If you did something wrong, Dad really didn’t have to bawl you out. He had ways of making you punish yourself. I remember one spring when I was home. I was a young man and I planted all the grain with the four-horse drill and all the corn with the two-horse planter. All the time I was doing this I had a young colt that I was breaking, and Dad had continually cautioned me to be very careful and not leave him unless I had to. And so the spring went on and everything went very nicely. I planted all the grain; planted all the corn and, somewhat later, had this colt and his mother on a two-row cultivator. I stopped them in the yard and left them and they took off and ran into the wild grove….and Dad came home and I heard him ask somebody, “Did he leave them?” and someone said, “Yes, I guess he did.” Dad didn’t say anything: he knew I was punishing myself very severely.

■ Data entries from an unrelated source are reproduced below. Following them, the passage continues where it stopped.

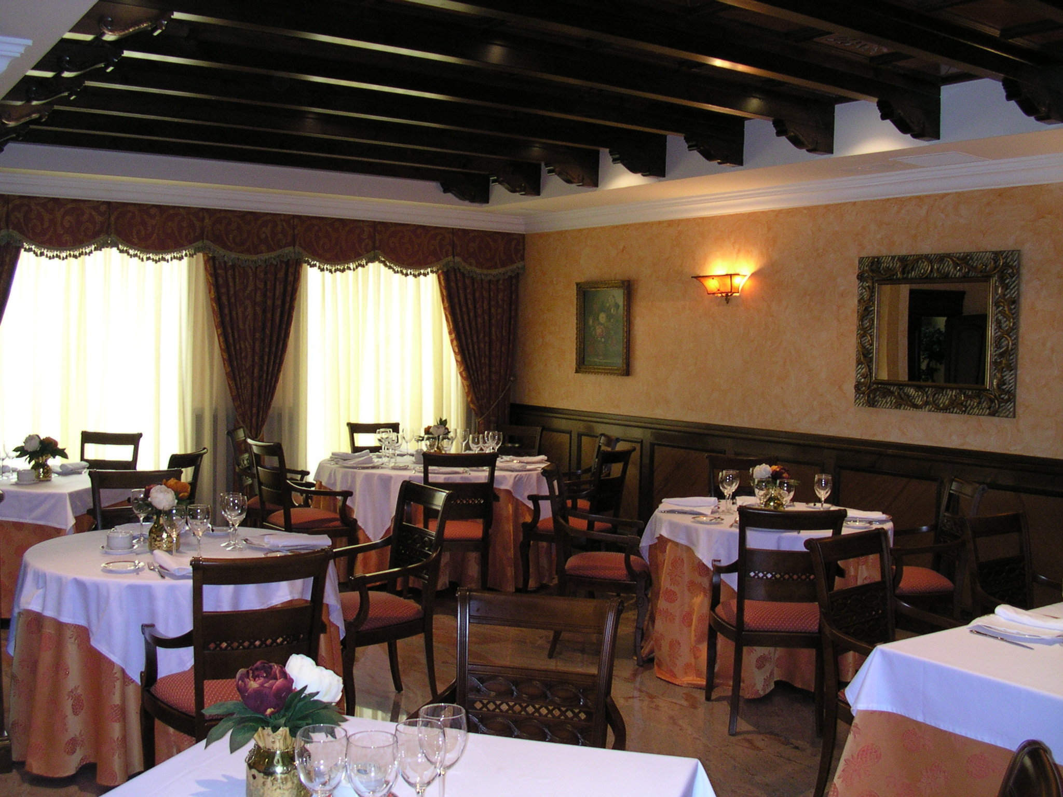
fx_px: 1136
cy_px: 398
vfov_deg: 38.7
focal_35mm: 37
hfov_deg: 50.1
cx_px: 532
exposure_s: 1/25.9
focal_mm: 5.6
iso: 173
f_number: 2.7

Even from the time I was a very small boy, I had a feeling that I wanted to do the things that would make Dad proud of me. This feeling never left me. Even when I was a grown-up, everything I did I thought of in terms of how Dad would perceive this action. After I went in the Marine Corps I often had misgivings about how Dad would consider the fact that he had a son who was a professional fighting man because I knew how he felt about the defense of the country…he was a frontiersman, and he had the old gun over the door. I think his philosophy was that if they come to my farm I’ll take down the old gun and that will be it. But I had some misgivings about how he would perceive my choice of an occupation. And before I went overseas during World War I, he and I, we’re walking in the fields. And I had finished weeks and weeks of instruction on machine guns and of course I was already a very expert gunner. In fact, I was one of the few people in the Marine Corps who could lift the trigger of a machine gun so lightly that I could get off only one shot. Anyway, Dad and I, we’re looking over his fields and there was a long, smooth, even slope that had been planted to wheat, and this was in late June when the wheat was headed out and it was beautiful. And he said, “Look, look at that.” And I said, “Oh yes, what a great place to lay machine guns.” And he looked at me and he didn’t say anything, but I knew that he thought “Well, this guy is way out. Instead of seeing the food that’s being raised, he’s looking at this ground as a place where he could lay machine guns and kill a lot of the enemy.”

Well, when I came back from the war of course Dad was very proud and I remember he spent one whole day taking me around, meeting his friends and I felt pretty good about it.